Ok so I took a little time getting it sanded up today and hit a thin layer of wax to give a little protection. Futher finishes will be applied during the week.


----------



## Dave1 (Sep 11, 2012)

Great work and congrats on the 1000 post count. I'm in.


----------



## BCLuxor (Aug 24, 2010)

Well its finished and ready waiting to receive the address of the winner! Perhaps one more buff on the evening of the draw! Seems the entrants have slowed down now ( FREE SLINGSHOT HELlO  ) but I guess more chance for those who are entered to win ...


----------



## beaverman (Dec 20, 2012)

looking good. so the contest is over or u still allowing people to enter?


----------



## BCLuxor (Aug 24, 2010)

Come on in Beaverman! Just trying to drum up some more interest, the draw will be next Tuesday so I can all being well mail the ZF on Wednesday morning!


----------



## stej (Jan 16, 2013)

Very cool slingshot. That would be my first ringshooter


----------



## beaverman (Dec 20, 2012)

BCluxor said:


> Come on in Beaverman! Just trying to drum up some more interest, the draw will be next Tuesday so I can all being well mail the ZF on Wednesday morning!


no, im already in lol.ur last post was just unclear.


----------



## BCLuxor (Aug 24, 2010)

Well guys this is drawing to an end! Any posts made after 12:00am GMT will not qualify  I will be drawing the winner via random number generator about 3:00pm tomorrow best of luck!


----------



## BCLuxor (Aug 24, 2010)

Well here is the draw guys! Pictures only I am afraid I used my tablet to determine the winner. Congratulations FWV2 p.m incoming! and thanks for every ones continued support  check out my other give away!










[/url]


----------



## SHTF Slingshots (Feb 4, 2013)

FWV2 won another giveaway recently, I think.
Lucky git.


----------



## flipgun (Nov 14, 2012)

Congrats FWV2! Thanx BCLuxor for the chance!


----------



## FWV2 (Mar 10, 2013)

Wow!! I turn on laptop at work this morning and get a very nice surprise!! the SSF is my home screen as of late! and I see I have a PM from BCluxor letting me know I have won his Definitive Moment giveaway Hot Dam*!! My day is looking up! Mr BCluxor I am very honored to have won and celebrate with you your Defining moment!! Hope it continues!

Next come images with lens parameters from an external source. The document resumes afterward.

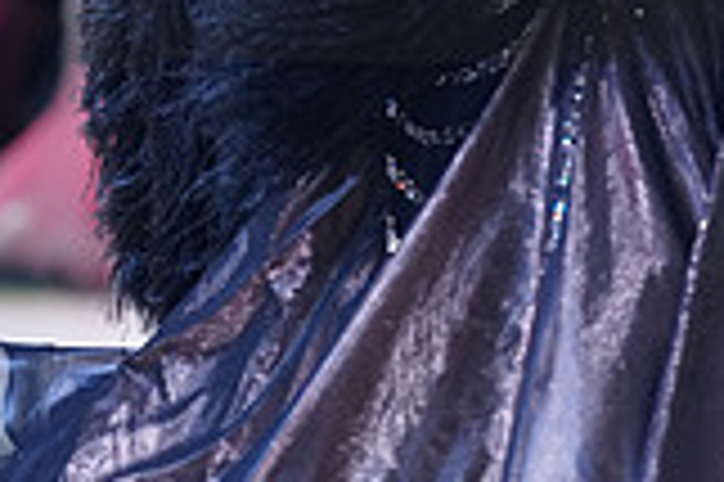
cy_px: -86
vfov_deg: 3.1
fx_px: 8820
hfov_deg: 4.7
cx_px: 686
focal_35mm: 439
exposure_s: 1/500
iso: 1250
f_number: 2.8
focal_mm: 122
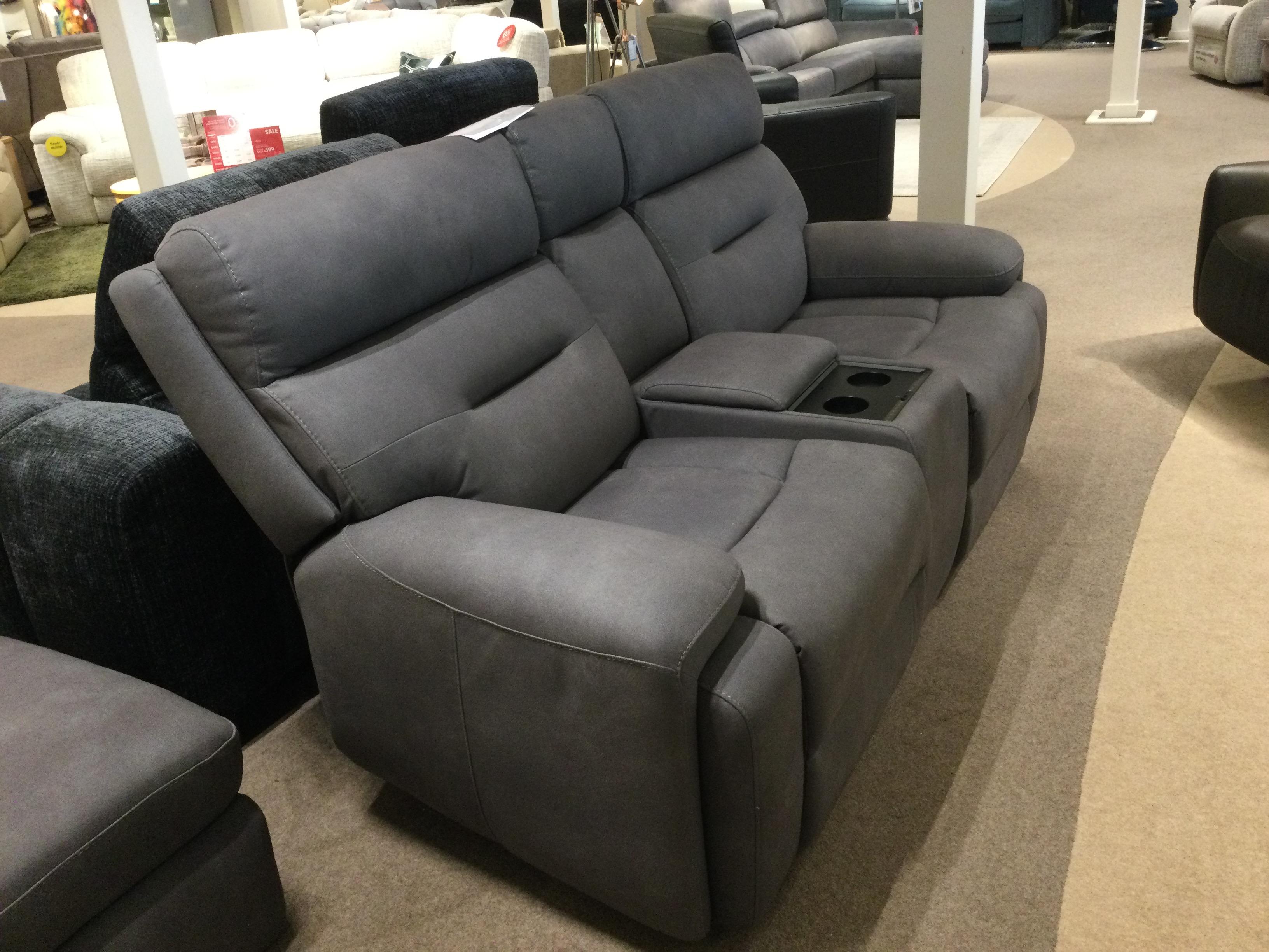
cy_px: 476
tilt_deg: -24.6
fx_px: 1136
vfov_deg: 45.4
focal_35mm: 31
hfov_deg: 58.4
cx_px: 634
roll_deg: +3.7
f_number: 2.4
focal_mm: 3.3
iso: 200
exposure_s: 1/33
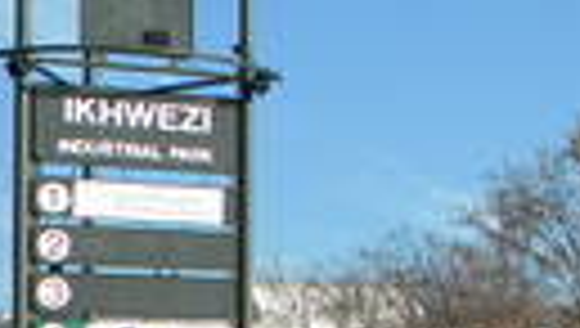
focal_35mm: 152
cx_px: 1088
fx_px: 2341
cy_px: 407
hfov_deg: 12.7
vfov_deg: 7.9
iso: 80
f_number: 7.4
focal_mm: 6.4
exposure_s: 1/200
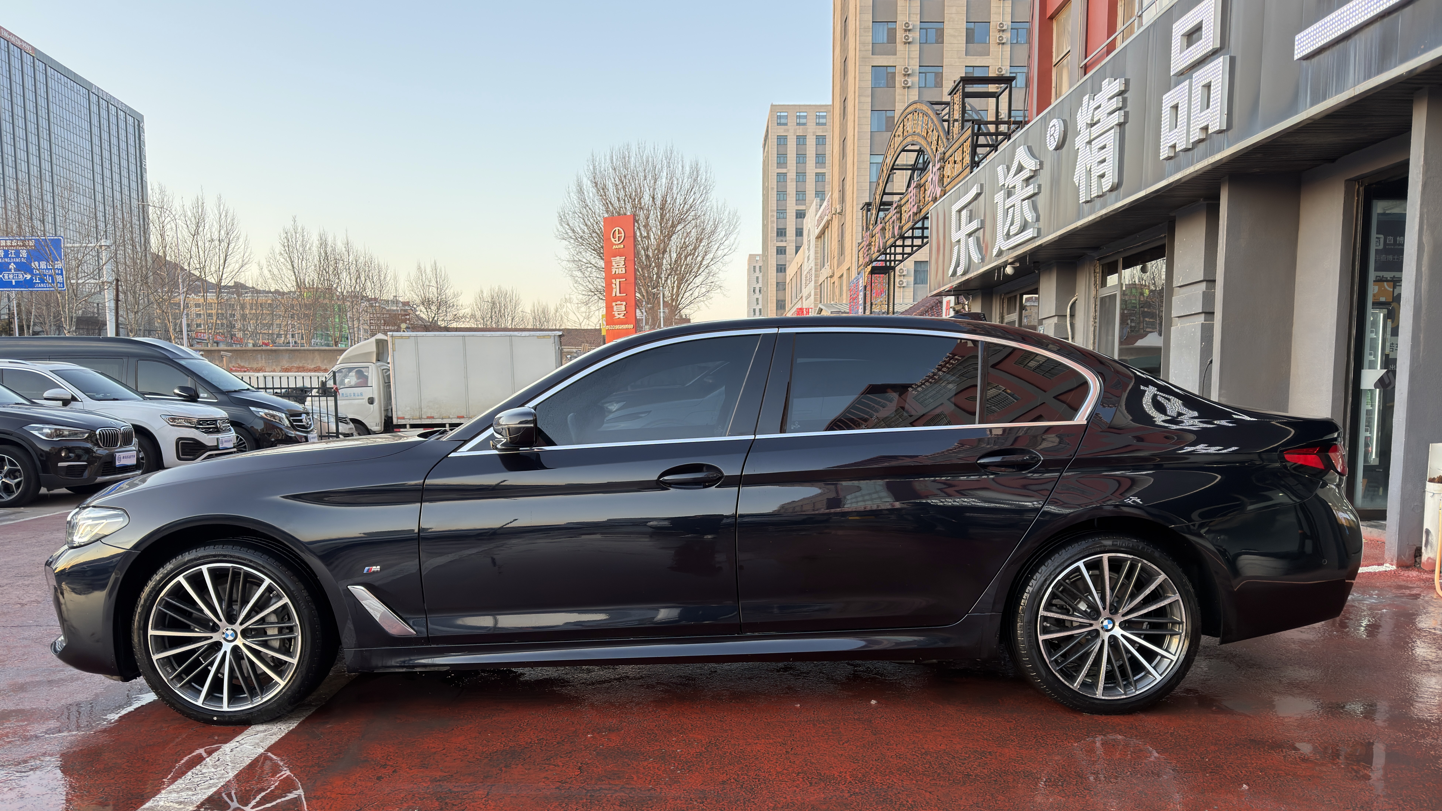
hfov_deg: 69.9
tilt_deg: -4.8
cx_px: 727
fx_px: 1032
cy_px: 496
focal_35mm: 27
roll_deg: +1.7
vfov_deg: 42.6
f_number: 1.78
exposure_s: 1/195
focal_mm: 6.76
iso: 100
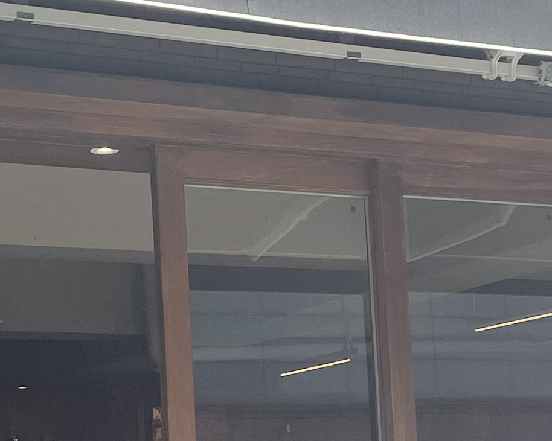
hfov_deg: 17.0
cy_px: 391
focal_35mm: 112
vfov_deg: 13.6
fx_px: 1830
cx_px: 428
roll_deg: +3.4
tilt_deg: +4.9
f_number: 1.6
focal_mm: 4.2
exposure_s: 1/1092
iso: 32
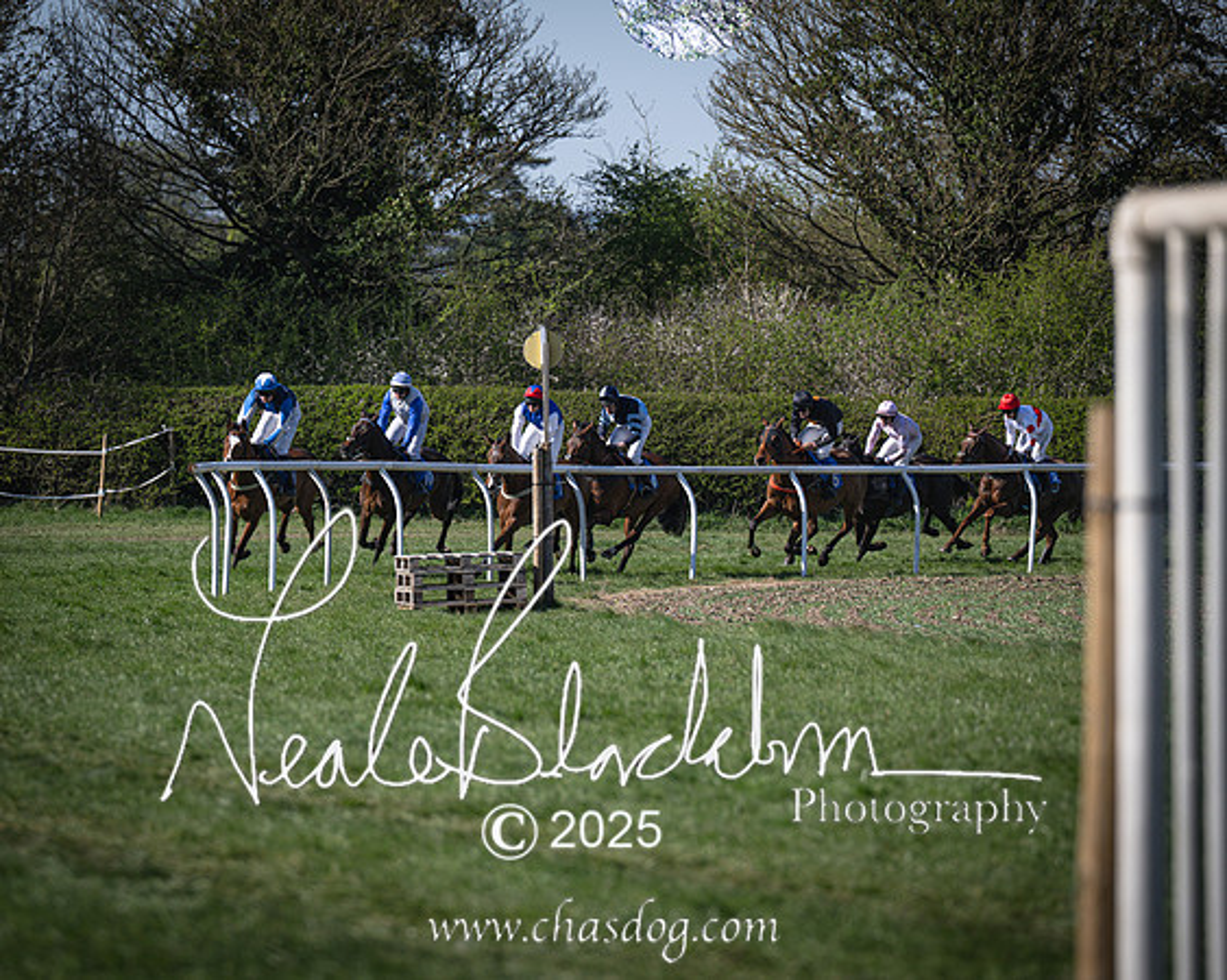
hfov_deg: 7.5
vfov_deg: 6.0
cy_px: 486
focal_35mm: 256
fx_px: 9301
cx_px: 403
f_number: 4
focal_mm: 200
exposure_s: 1/1600
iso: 200
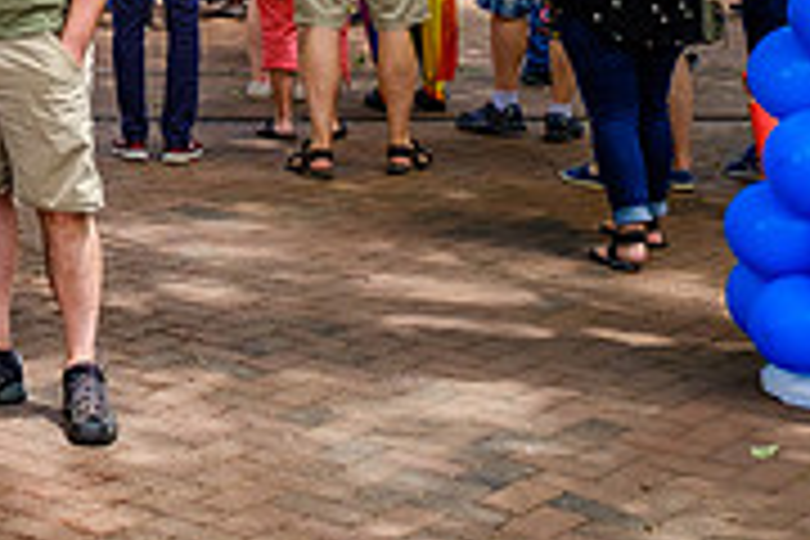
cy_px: -166
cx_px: -225
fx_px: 2272
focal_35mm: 101
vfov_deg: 13.1
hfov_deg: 18.8
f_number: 2.8
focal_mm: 18.7
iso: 400
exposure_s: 1/900
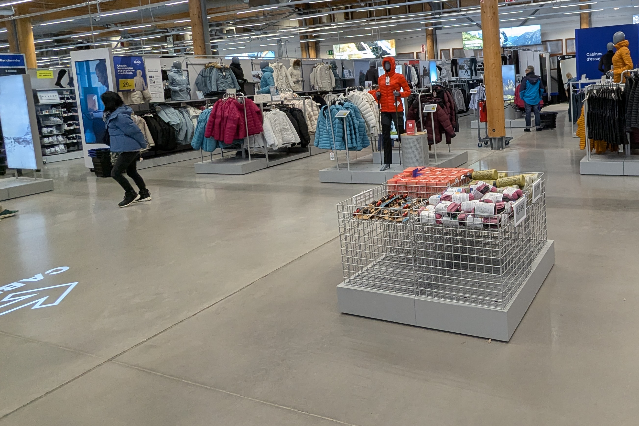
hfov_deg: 65.7
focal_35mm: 26
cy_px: 119
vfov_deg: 48.1
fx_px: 461
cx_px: 468
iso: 205
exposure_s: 1/168
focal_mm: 2.35
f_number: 2.2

Just to have a BCluxor ring shooter slingshot in my collection is an honor in its self! It is going to a good home!! and will be used as it should be!!

Thanks again BC for the chance to win and for all you have contributed to the SSF! and for your Generosity!!

Forrest / Fwv2

PS. This was the third giveaway I have Entered First one to win!
Only here on SSF can a guy from Nebraska win a very nice slingshoot from a guy in England!! got to love it!!


----------



## BCLuxor (Aug 24, 2010)

On its way mailed y friend I hope you enjoy ... Like I said for the rest of you rabble There is still a chance to win one of my mega give aways in the competitions section!! And grats again Forrest !


----------



## AlmightyOx (Mar 4, 2013)

Congratz FWV. That sure is a great ring shooter.

Only 6 more posts BC! Get on that shiz! LoL


----------



## kanexor (Dec 7, 2012)

Congratulations FWV! I hope you will enjoy the shooting with it.


----------



## FWV2 (Mar 10, 2013)

Hey all you slingshot nuts!! I'm catching up on my SSF stuff and need to post a quick review of the ZF RPFS! by BCLuxor that I won by his Definitive Moment give away! " lucky lucky me" :banana: Like I said before, only here on the SSF and this Venue of collective passion for slingshots and overwhelming generosity can a guy from Nebraska USA win a slingshot made by hand from a guy in the UK!!

Ok this is supposed to be a review right! ok well first thing is I figured it would take 5 to 7 days to arrive he re in Nebraska well to my surprise and delight it arrived here in just 4 days! I found a small uniquely packaged prize in my mail! a small envelop made of that universal do all! duct tape (very good idea btw.) Inside I found my prize




  








BCLuxor ZF PFS Hawthorn fork with a Pink Ivory palm swell.




__
FWV2


__
Jun 21, 2013







ZF #2

With a set of looped tubes and leather pouch! At first I wasn't sure about ring shooters but I sure like the ease of installing the tubes on the forks!! So with tubes on I headed to the garage to shoot a few rounds at the catch box! well after a hundred shots I grabbed my ammo pouch and a few tin cans and hopped in the truck and head out of town where I can do a little Arial can shooting!

I get to my favorite shooting spot and get set up! throw up first can and with first shot I nailed the can! well I ran out of ammo before I ran out of can!

I love PFS'S and my ZF has moved up to my daily shooter and perfect addition to my collection!

Thanks Ben for this beauty of a slingshot!

Forrest / Fwv2

Hawthorn fork with a Pink Ivory palm swell

I believe the tubes to be 1842's with self made pouch!

Shoots great!!





  








20130619 101540




__
FWV2


__
Jun 21, 2013











  








20130619 101604




__
FWV2


__
Jun 21, 2013


----------



## BCLuxor (Aug 24, 2010)

Glad it made the journey safely and most pleased you like the design Forrest! May many cans be shredded under your aim :rofl: All the best !!!! Ben


----------